E invece niente, ci siamo fatti infinocchiare dalla tipica squadra allenata da Mihajlovic, tutta folate offensive e buchi dietro. E sì che ne dovremmo sapere qualcosa al riguardo… Meritata la vittoria dei bolognesi visto l'andamento della gara, ma resta inequivocabile la sensazione di occasione perduta. Nulla è compromesso, sia chiaro, ma la sconfitta ha riportato alla luce un po’ di quella polvere che le vittorie dell'ultimo mese avevano contribuito a nascondere sotto il tappeto: il solito non gioco offensivo, lento e prevedibile, un tridente proposto di malavoglia da Mazzarri e che le prestazioni alternativamente opache dei tre interpreti principali (Zaza specialmente) contribuiscono a non far decollare ed infine lo scarso apporto di chi entra dalla panchina nel cambiare le sorti degli incontri. Credere nell'Europa è un dovere visto il grande equilibrio nelle posizioni di classifica tra la terza e l'ottava piazza, ma non sarà di certo il bel gioco, purtroppo, la chiave che ci porterà, se mai ci andremo, a fare una competizione europea.

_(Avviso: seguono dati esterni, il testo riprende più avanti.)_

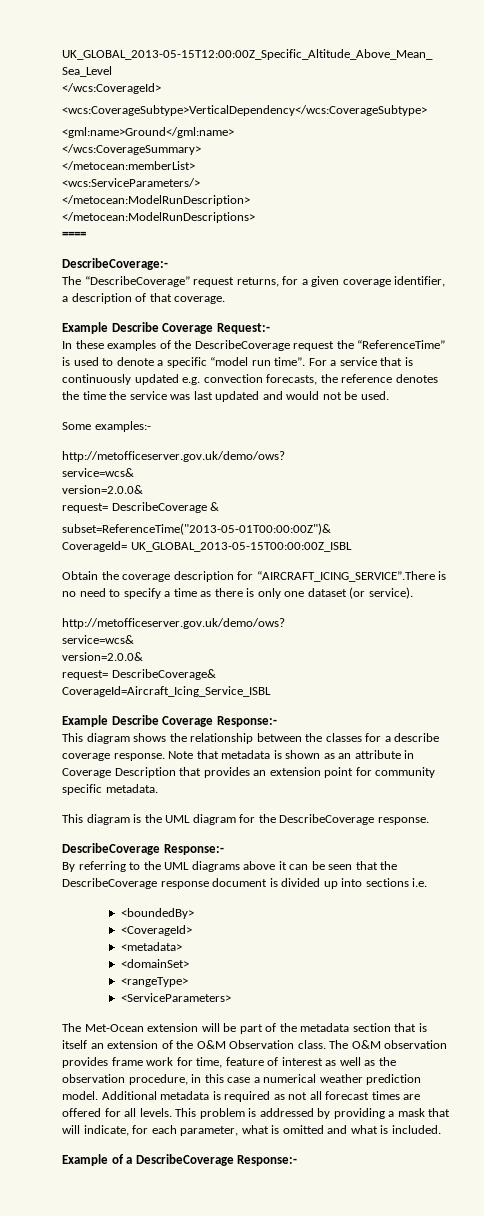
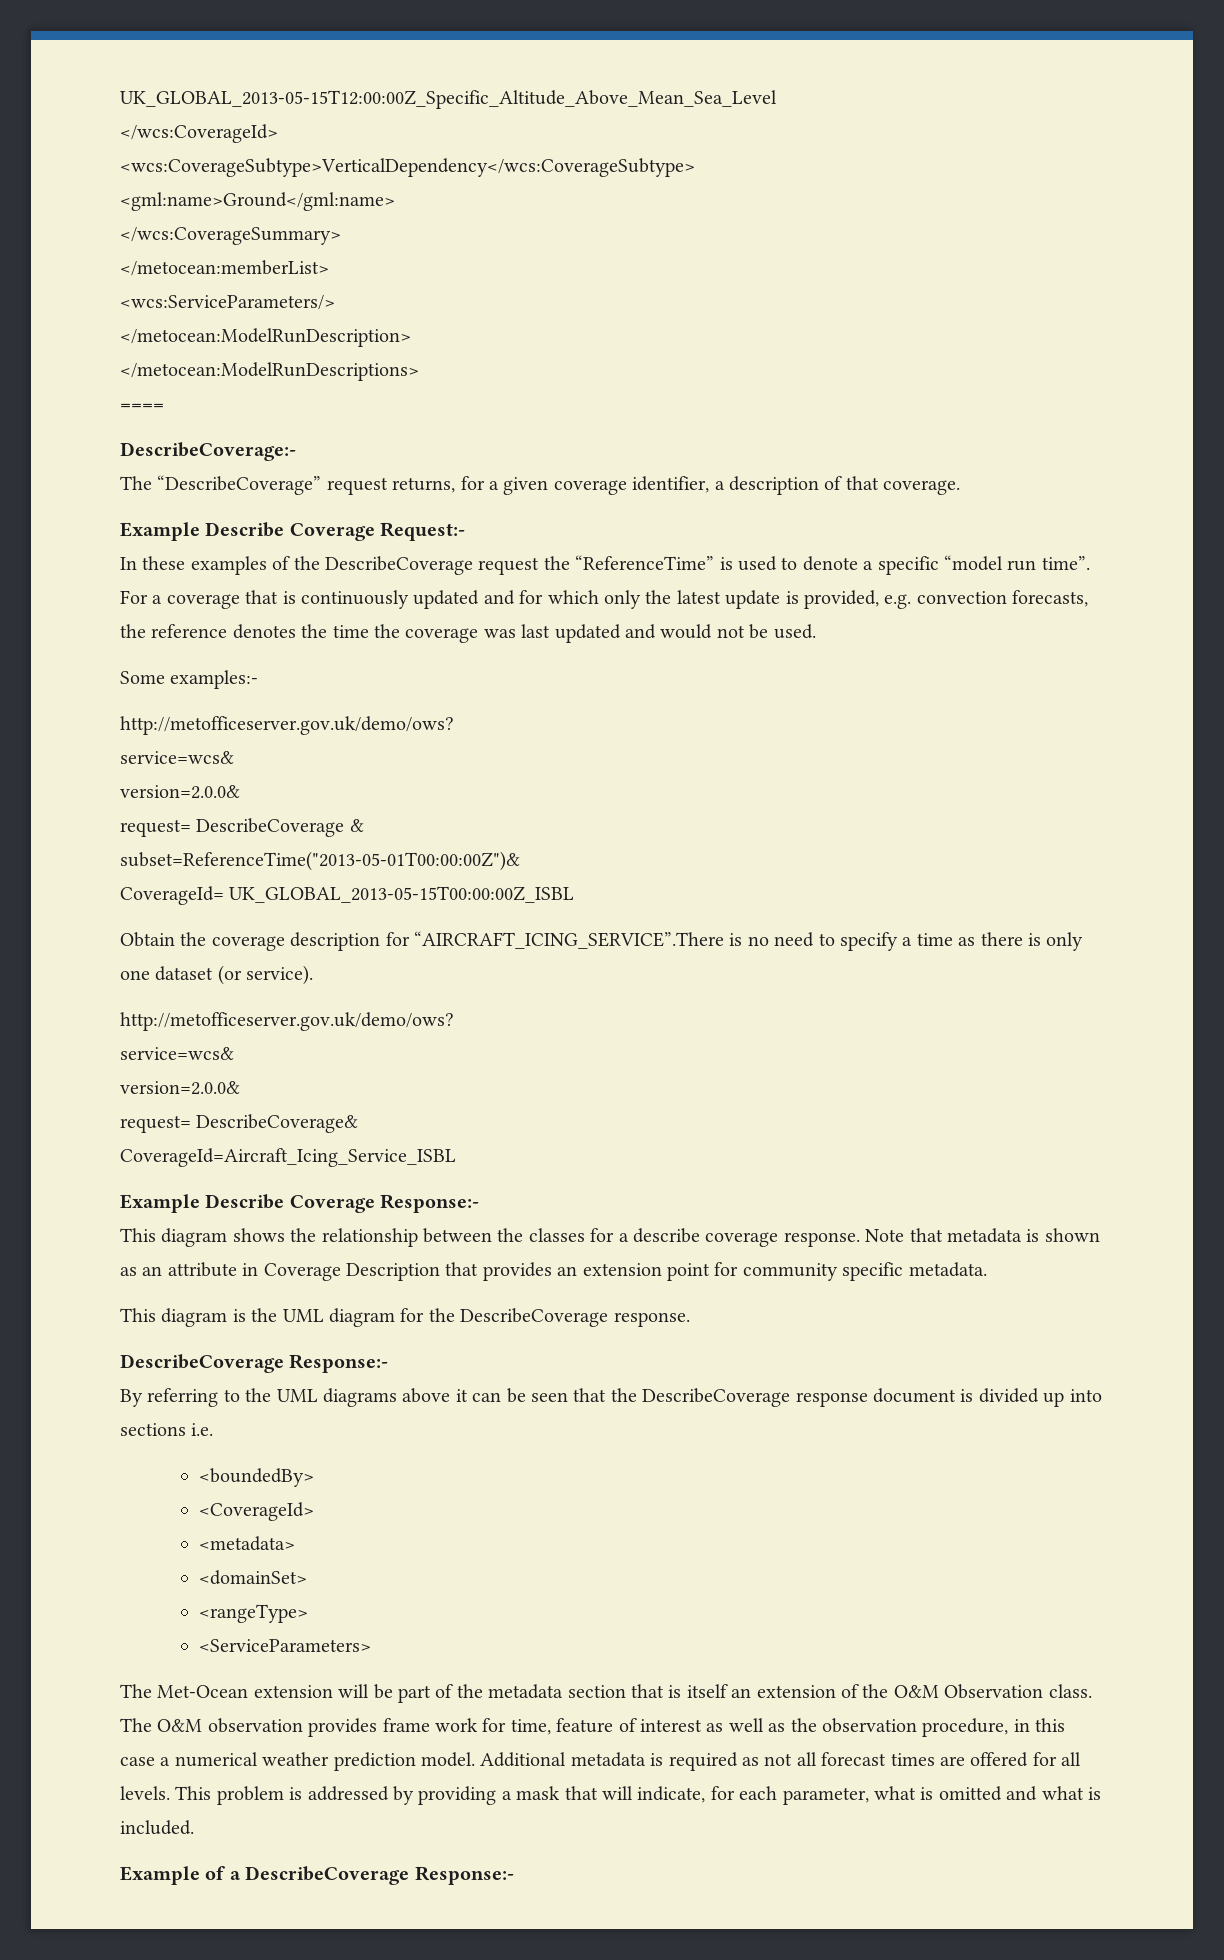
[339,357,377,366] service -> [166,594,240,609] coverage
(179, 379) none -> [483,590,879,609] and for which only the latest update is provided,
[129,391,167,400] service -> [405,628,479,643] coverage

Un altro spunto interessante di Torino-Bologna è stato quello legato all'esultanza di Lyanco: a me sinceramente che esulti o meno se gioca contro il Toro poco interessa. Mi hanno dato più fastidio invece altri suoi comportamenti poco sportivi tenuti durante la gara (bilanciati da alcuni, devo ammetterlo, positivi) che se vogliamo cozzavano ancor di più con la sua recente militanza nel Torino. Mi riferisco, ad esempio, quando a gioco fermo ha calciato violentemente il pallone verso il settore dei distinti oppure quando dopo l'espulsione è uscito dal campo con una lentezza esasperante perdendo tempo deliberatamente. Ecco, io non dico essere tutti di un pezzo, perché di questi tempi si fa fatica a trovarne di questo tipo, ma che un calciatore almeno rispetti i tifosi che da un anno e mezzo lo sostengono anche quando ha dovuto passare brutti momenti a causa dei ripetuti infortuni, questo sì: mi sembra possa rientrare nel minimo sindacale di situazioni del genere visto che all'atto pratico il brasiliano è tutt'ora di proprietà del Torino. Tutta questa polemica alla fine porta ad una riflessione più generale sul fenomeno dei prestiti. Per evitare spiacevoli situazioni di “conflitto di interessi” non capisco come gli organi internazionali addetti a regolamentare il calcio non abbiano ancora introdotto una semplice norma che eviterebbe un uso troppo disinvolto della formula del prestito: il divieto di fare prestiti a squadre che militano nel proprio campionato. Una squadra di serie A, ad esempio, potrebbe prestare tutti i giocatori che vuole in serie B o C oppure all'estero, ma non a squadre che militano anch'esse in Serie A. Ciò garantirebbe la massima regolarità del campionato, eviterebbe che le big infarcissero le altre formazioni di serie A di propri “scarti” e al tempo stesso impedirebbe che i giocatori si trovassero nella situazione in cui si è trovato Lyanco sabato sera.
Incassiamo la vendetta di Mihajlovic e Soriano, la “professionalità” di Lyanco, la celebrazione di Niang al successo del suo mentore, Miha, e voltiamo pagina. Torniamo al più presto alla versione brutta ma vincente del Toro di Mazzarri e speriamo di arrivare alla partita con la Lazio, ultima di campionato, con un obiettivo ancora da giocarci.